If you’re looking for high-quality dividend stocks that pay better-than-average yields, then you’ve come to the right place. Let’s take a quick look at two that you could buy right now.
Chartwell Retirement Residences
Chartwell Retirement Residences (TSX:CSH.UN) is the largest owner and operator of senior residences in Canada. As of December 31, 2016, its portfolio consists of 188 communities, including 133 fully owned, 46 partially owned, and nine managed communities that are located across Ontario, Quebec, British Columbia, and Alberta
Chartwell currently pays a monthly distribution of $0.048 per unit, representing $0.576 per unit on an annualized basis, which gives its stock a yield of about 3.7% at today’s levels.
In addition to being a high yielder, Chartwell is an up-and-coming distribution-growth star. It has raised its annual distribution each of the last two years, and its 2.5% hike in February has it positioned for 2017 to mark the third consecutive year with an increase.

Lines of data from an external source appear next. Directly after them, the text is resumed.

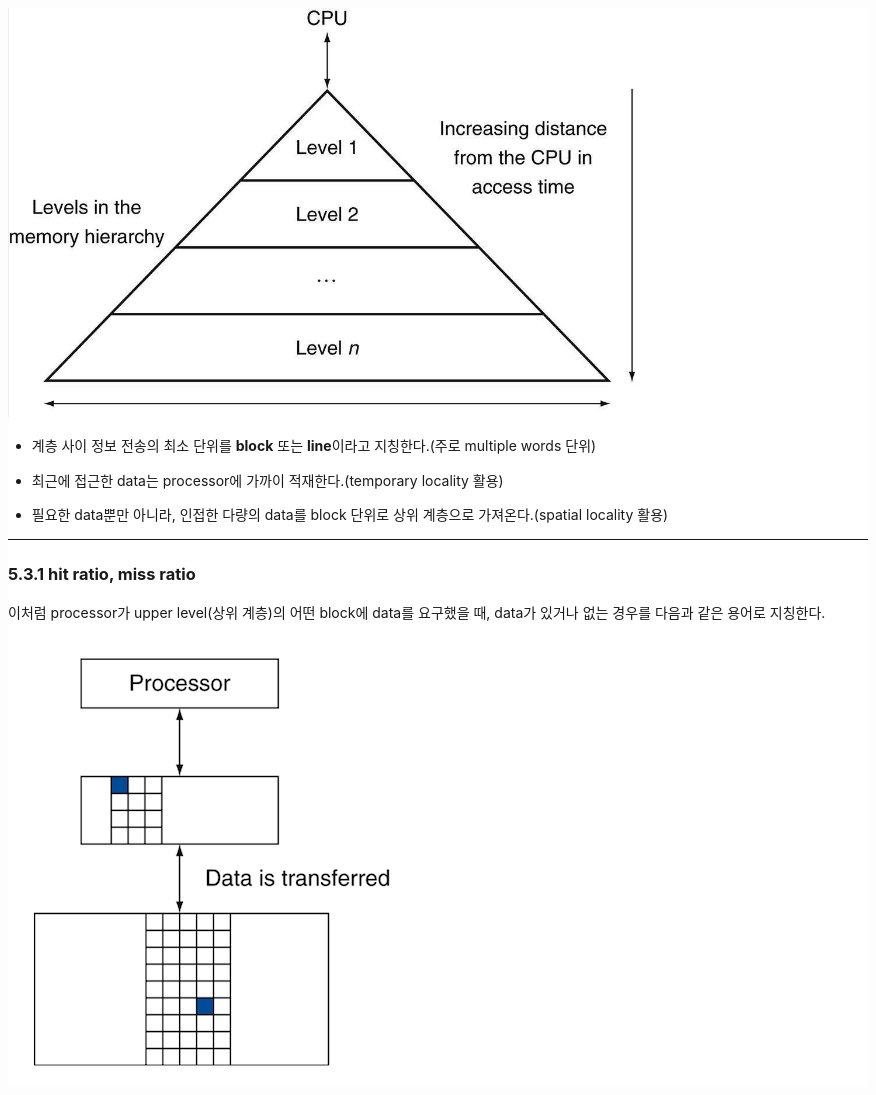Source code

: ![memory hierarchy](images/memory_hierarchy.png)

- 계층 사이 정보 전송의 최소 단위를 **block** 또는 **line**이라고 지칭한다.(주로 multiple words 단위)

- 최근에 접근한 data는 processor에 가까이 적재한다.(temporary locality 활용)

- 필요한 data뿐만 아니라, 인접한 다량의 data를 block 단위로 상위 계층으로 가져온다.(spatial locality 활용)

---

### 5.3.1 hit ratio, miss ratio

이처럼 processor가 upper level(상위 계층)의 어떤 block에 data를 요구했을 때, data가 있거나 없는 경우를 다음과 같은 용어로 지칭한다.

![memory hierarchy](images/memory_hierarchy_levels.png)
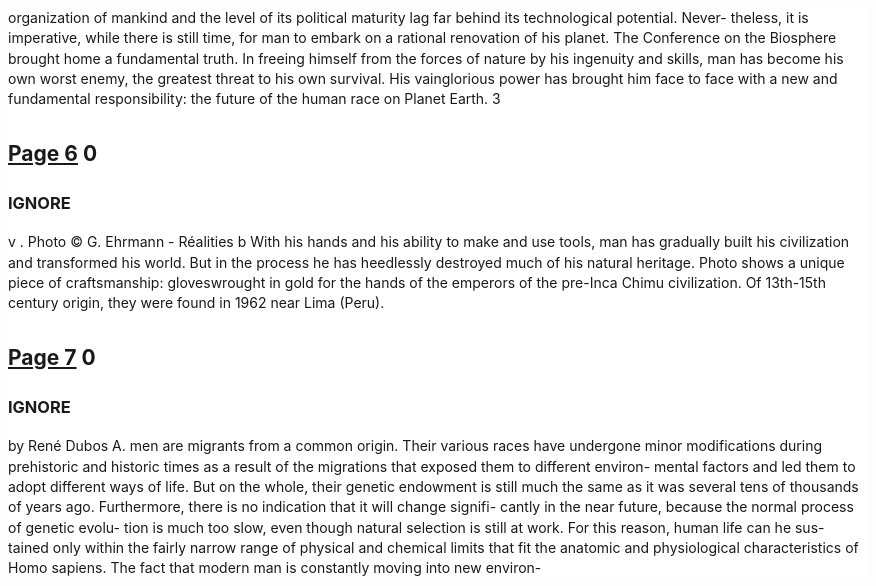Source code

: organization of mankind and the level 
of its political maturity lag far behind 
its technological potential. Never- 
theless, it is imperative, while there is 
still time, for man to embark on a 
rational renovation of his planet. 
The Conference on the Biosphere 
brought home a fundamental truth. 
In freeing himself from the forces of 
nature by his ingenuity and skills, 
man has become his own worst enemy, 
the greatest threat to his own survival. 
His vainglorious power has brought 
him face to face with a new and 
fundamental responsibility: the future 
of the human race on Planet Earth. 
3

## [Page 6](https://demo.humlab.umu.se/courier/057247engo.pdf#page=6) 0

### IGNORE

    
  v . 
Photo © G. Ehrmann - Réalities 
b With his hands and his ability to make and use tools, man has gradually built his civilization and 
transformed his world. But in the process he has heedlessly destroyed much of his natural heritage. 
Photo shows a unique piece of craftsmanship: gloveswrought in gold for the hands of the emperors 
of the pre-Inca Chimu civilization. Of 13th-15th century origin, they were found in 1962 near Lima (Peru).

## [Page 7](https://demo.humlab.umu.se/courier/057247engo.pdf#page=7) 0

### IGNORE

by René Dubos 
A. men are migrants from 
a common origin. Their various races 
have undergone minor modifications 
during prehistoric and historic times 
as a result of the migrations that 
exposed them to different environ- 
mental factors and led them to adopt 
different ways of life. 
But on the whole, their genetic 
endowment is still much the same as 
it was several tens of thousands of 
years ago. Furthermore, there is no 
indication that it will change signifi- 
cantly in the near future, because 
the normal process of genetic evolu- 
tion is much too slow, even though 
natural selection is still at work. For 
this reason, human life can he sus- 
tained only within the fairly narrow 
range of physical and chemical limits 
that fit the anatomic and physiological 
characteristics of Homo sapiens. 
The fact that modern man is 
constantly moving into new environ-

I think Chartwell can continue to grow its distribution for many years to come. I think its very strong financial performance, including its 13.3% year-over-year increase in adjusted funds from operations (AFFO) to $0.85 per unit 2016, its greatly improved payout ratio, including 65.4% of its AFFO in 2016 compared with 72.6% in 2015, and the growing demand for senior care services, which can be attributed to Canada’s aging population, will allow its streak of annual distribution increases to continue into the 2020s.
Royal Bank of Canada
Royal Bank of Canada (TSX:RY)(NYSE:RY), or RBC for short, is Canada’s second-largest bank as measured by assets with approximately $1.16 trillion as of January 31. It offers a wide range of financial products and services to over 16 million customers in Canada, the United States, and 35 other countries around the world.
RBC currently pays a quarterly dividend of $0.87 per share, representing $3.48 per share on an annualized basis, which gives its stock a yield of about 3.6% today.
Like Chartwell, RBC has shown a dedication to growing its dividend, but it’s a proven star rather than an up-and-comer. It has raised its annual dividend payment each of the last six years, and its two hikes in the last 10 months, including its 2.5% hike in August 2016 and its 4.8% hike in February of this year, have it on pace for 2017 to mark the seventh consecutive year with an increase.
I think RBC is a top pick for dividend growth going forward as well. It has a target dividend-payout range of 40-50% of its net income available to common shareholders, so I think its continued growth, including its 3.9% year-over-year increase to $10.11 billion in 2016 and its 24.3% year-over-year increase to $2.94 billion in the first quarter of 2017, and its improved payout ratio, including 41.9% in the first quarter of 2017 compared with 47.6% in fiscal 2016, will allow its streak of annual dividend increases to continue for another seven years at least.
Which should you buy today?
Chartwell Retirement Residences and RBC would make great additions to any Foolish portfolio, so take a closer look and strongly consider adding one of them to yours.